Il a insisté pour que l’on se tourne vers l’armée comme solution rapide aux lacunes organisationnelles du gouvernement. « La seule façon de le faire efficacement pour le moment est de rétablir le centre de contrôle que l’armée a construit au sein du ministère de la Santé [au début de la crise], de nommer un général de division pour gérer cet événement, de mettre toutes les ressources de l’armée à contribution et de donner des instructions à tous les organes opérationnels au sein du ministère de la Santé et à l’extérieur, comme la police, le commandement du front intérieur de l’armée, les conseils locaux, etc.
Si le gouvernement ne le fait pas, il a averti que « d’ici deux semaines, nous devrons imposer un confinement ».
« Nous devons comprendre que les alternatives qui s’offrent à nous sont d’agir rapidement maintenant, de supprimer le taux [d’infection] afin d’éviter un confinement général plus tard.

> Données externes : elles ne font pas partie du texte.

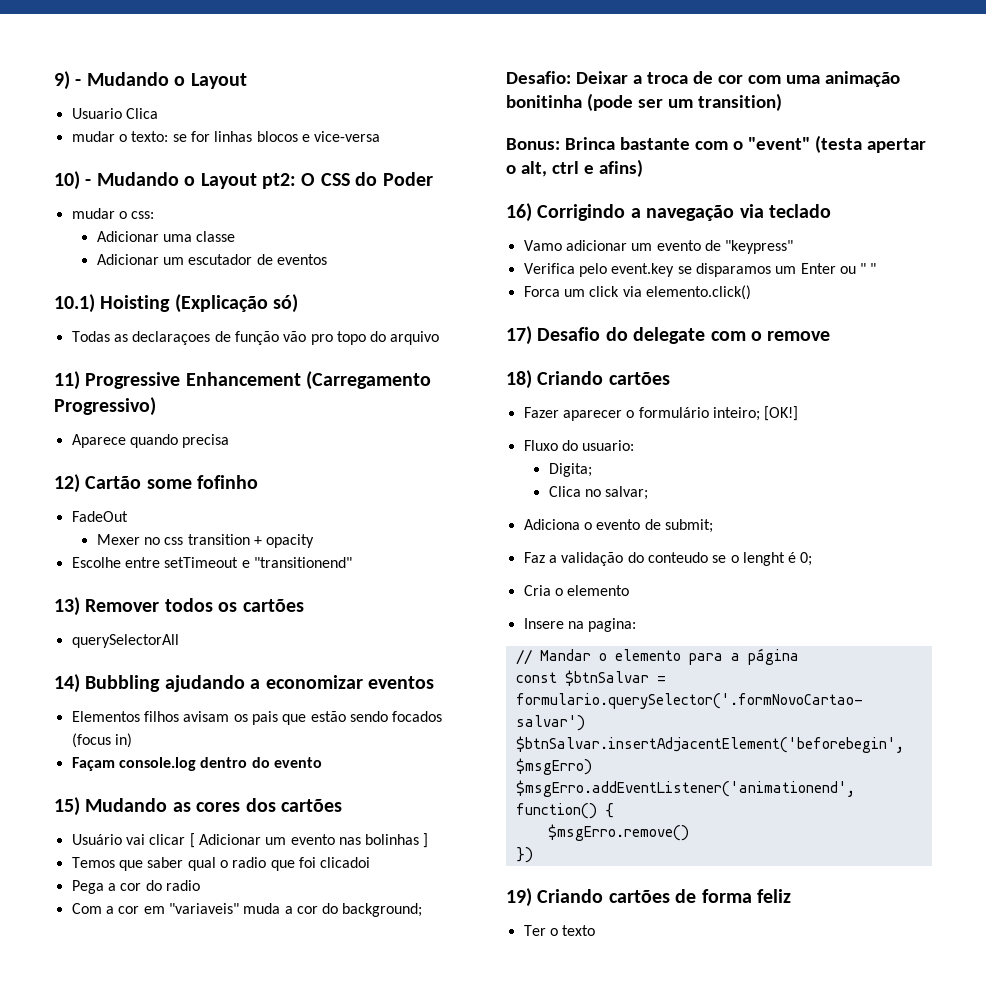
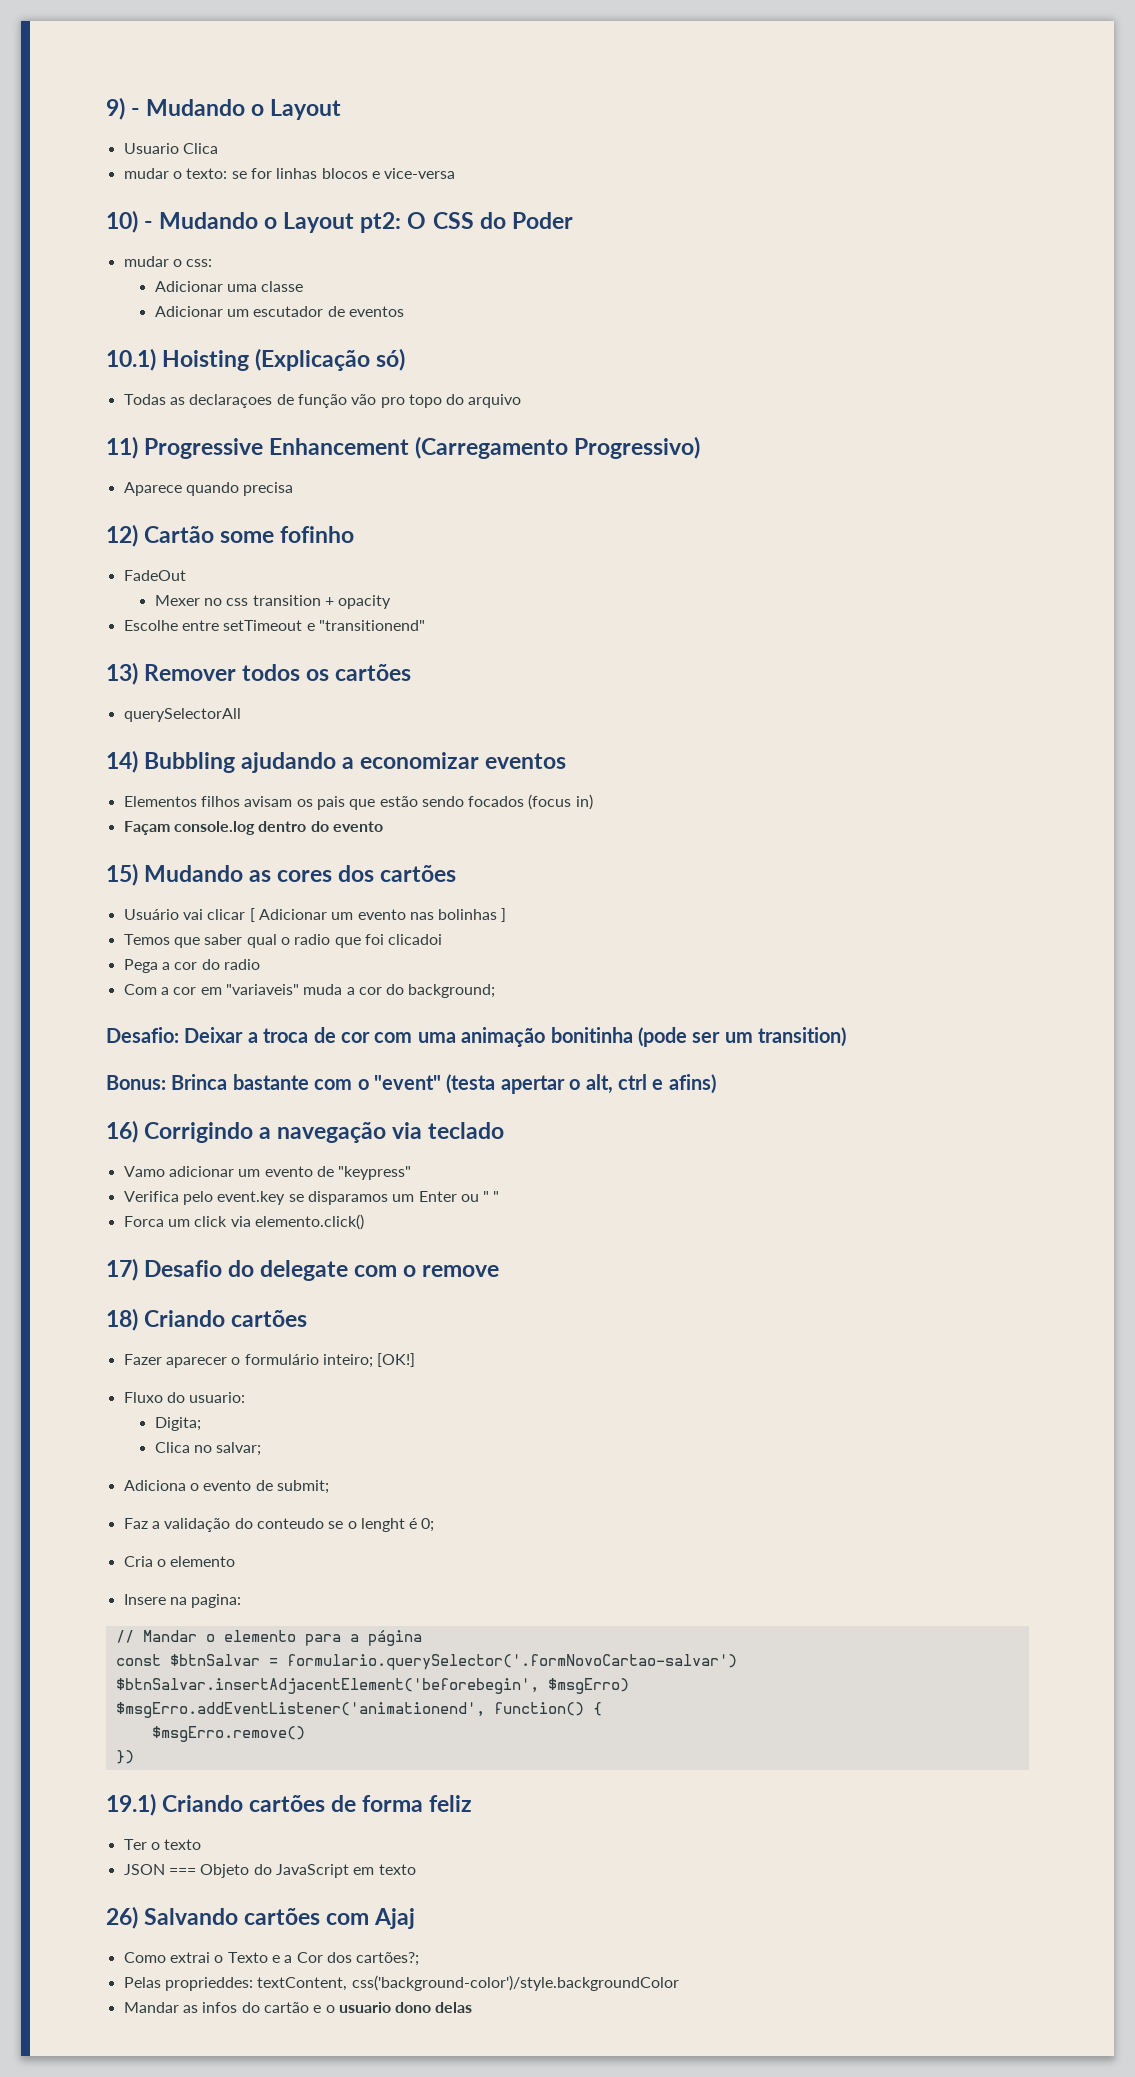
[506,888,532,907] 19) -> [106,1793,156,1816] 19.1)
(596, 930) none -> [123,1864,416,1878] [106,1906,416,1929] [123,1952,420,1966] [123,1975,679,1991] [123,2002,473,2013] // JSON === Objeto do JavaScript em texto // 26) Salvando cartões com Ajaj // Como extrai o Texto e a Cor dos cartões?; // Pelas proprieddes: textContent, css('background-color')/style.backgroundColor // Mandar as infos do cartão e o usuario dono delas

Cela aura un coût économique, et le gouvernement devra indemniser ceux qui en souffrent ».
L’armée a déjà commencé à réaffecter des ressources à la lutte contre l’épidémie, a-t-elle déclaré dimanche.
L’armée fournira 300 soldats au ministère de la Santé pour aider à mener des enquêtes épidémiologiques afin de suivre la propagation du virus, a annoncé le porte-parole de l’armée, Hidai Zilberman.
Tous les exercices d’entraînement pour les bataillons, brigades et divisions de réserve seront probablement interrompus, et les permissions des soldats seront réduites à une fois toutes les trois semaines, a ajouté le porte-parole.
De plus, les recrues qui s’engageront dans l’armée le mois prochain devront se rendre dans des centres de recrutement sans leurs parents afin d’éviter les grands rassemblements. Les invités seront également interdits de participer aux cérémonies militaires.
La commission Coronavirus de la Knesset a voté dimanche l’approbation d’une nouvelle réglementation gouvernementale limitant à 50 personnes les rassemblements dans les bars, les salles de fêtes et les synagogues.